Daerah

Polisi Ungkap Kronologi Pembunuhan Disertai Mutilasi Wanita di Samarinda

Claudius Vico Harijono — Kaltim Today 23 Maret 2026 19:36
Polisi Ungkap Kronologi Pembunuhan Disertai Mutilasi Wanita di Samarinda
Pengungkapan kasus pembunuhan dengan disertai mutilasi. (Vico/Kaltimtoday.co)

Kaltimtoday.co, Samarinda - Kepolisian mengungkap kronologi kasus pembunuhan disertai mutilasi terhadap seorang perempuan berinisial S (35) yang jasadnya ditemukan dalam kondisi terpotong di kawasan Gunung Pelanduk, Kota Samarinda.

Kapolresta Samarinda, Hendri Umar, mengatakan kedua tersangka berinisial J alias W (53) dan R (56) diduga telah merencanakan aksi tersebut sejak Januari 2026. Keduanya bahkan disebut telah melakukan survei lokasi pembuangan jasad korban sebelum eksekusi dilakukan.

“Mereka sudah merencanakan sejak Januari, termasuk menentukan lokasi pembuangan jenazah di kawasan Gunung Pelanduk,” ujarnya.

Menurut Hendri, pada 18 Maret 2026 tersangka R mengetahui korban berencana pulang ke Jawa. Hal itu kemudian dijadikan momentum untuk menyusun ulang rencana pembunuhan.

Sehari kemudian, Kamis (19/3/2026), korban diajak menginap di rumah tersangka R di Jalan Anggur, Gang Runi, Kelurahan Sidodadi, Kecamatan Samarinda Ulu. Sebelumnya korban bertemu tersangka J di salah satu masjid di kawasan simpang Lembuswana setelah kegiatan pembagian zakat.

Pada malam itu, korban dan kedua tersangka berada di rumah tersebut.
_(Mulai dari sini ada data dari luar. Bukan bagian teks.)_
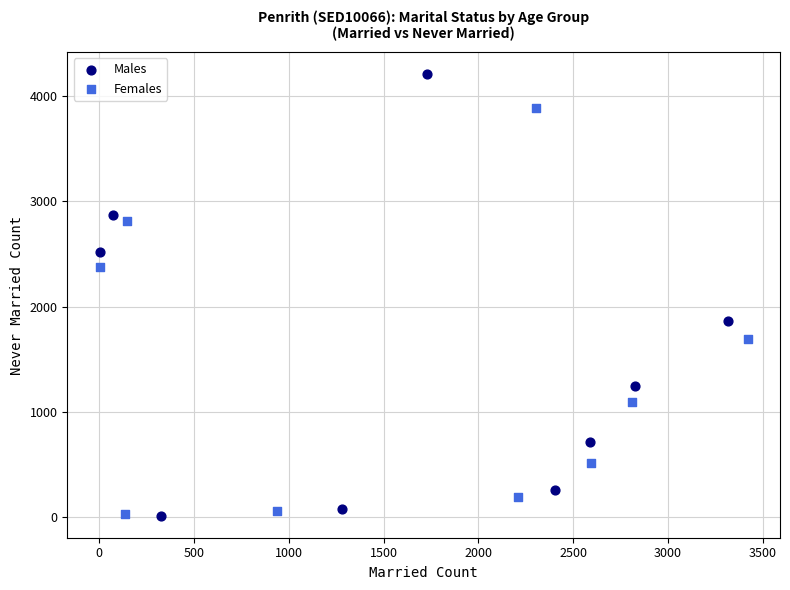

Which series reaches the maximum Y coordinate?

Males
Sekitar pukul 02.30 Wita, tersangka J diduga memukul korban menggunakan balok kayu ulin hingga korban terbangun dan berusaha melarikan diri.
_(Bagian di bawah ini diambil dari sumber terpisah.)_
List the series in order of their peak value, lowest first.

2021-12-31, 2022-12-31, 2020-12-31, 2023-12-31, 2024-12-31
“Jadi korban sempat dianiaya dengan dipukul menggunakan balok ulin,” ungkapnya.

Korban sempat meminta perlindungan kepada tersangka R, namun kembali didorong keluar kamar dan mengalami penganiayaan lanjutan. Kekerasan berlangsung hingga sekitar pukul 06.00 Wita pada 20 Maret 2026, saat kedua tersangka meyakini korban telah meninggal dunia.

Setelah itu, tersangka R membersihkan bercak darah di dalam rumah, sementara tersangka J beristirahat. Pada sore harinya sekitar pukul 16.00 Wita, tersangka J mulai memutilasi tubuh korban dengan menggunakan mandau dan palu, disaksikan tersangka R. Potongan tubuh korban kemudian dimasukkan ke dalam tiga karung.

Sekitar pukul 19.00 Wita, kedua tersangka memindahkan dua karung pertama menggunakan sepeda motor milik korban menuju lokasi pembuangan di Gunung Pelanduk. Satu karung lainnya dibuang di lokasi yang sama pada dini hari sekitar pukul 01.00 Wita.

Polisi menyebut kedua tersangka sengaja memilih rute berbeda untuk menghindari pemantauan. Setelah membuang seluruh potongan tubuh korban, keduanya kembali ke rumah dan beraktivitas seperti biasa keesokan harinya.

Kasus tersebut terungkap setelah warga menemukan potongan tubuh korban pada 21 Maret 2026 sekitar pukul 13.30 Wita dan melaporkannya kepada pihak kepolisian serta relawan. Polisi kemudian melakukan penyelidikan hingga akhirnya mengungkap dugaan pembunuhan berencana tersebut.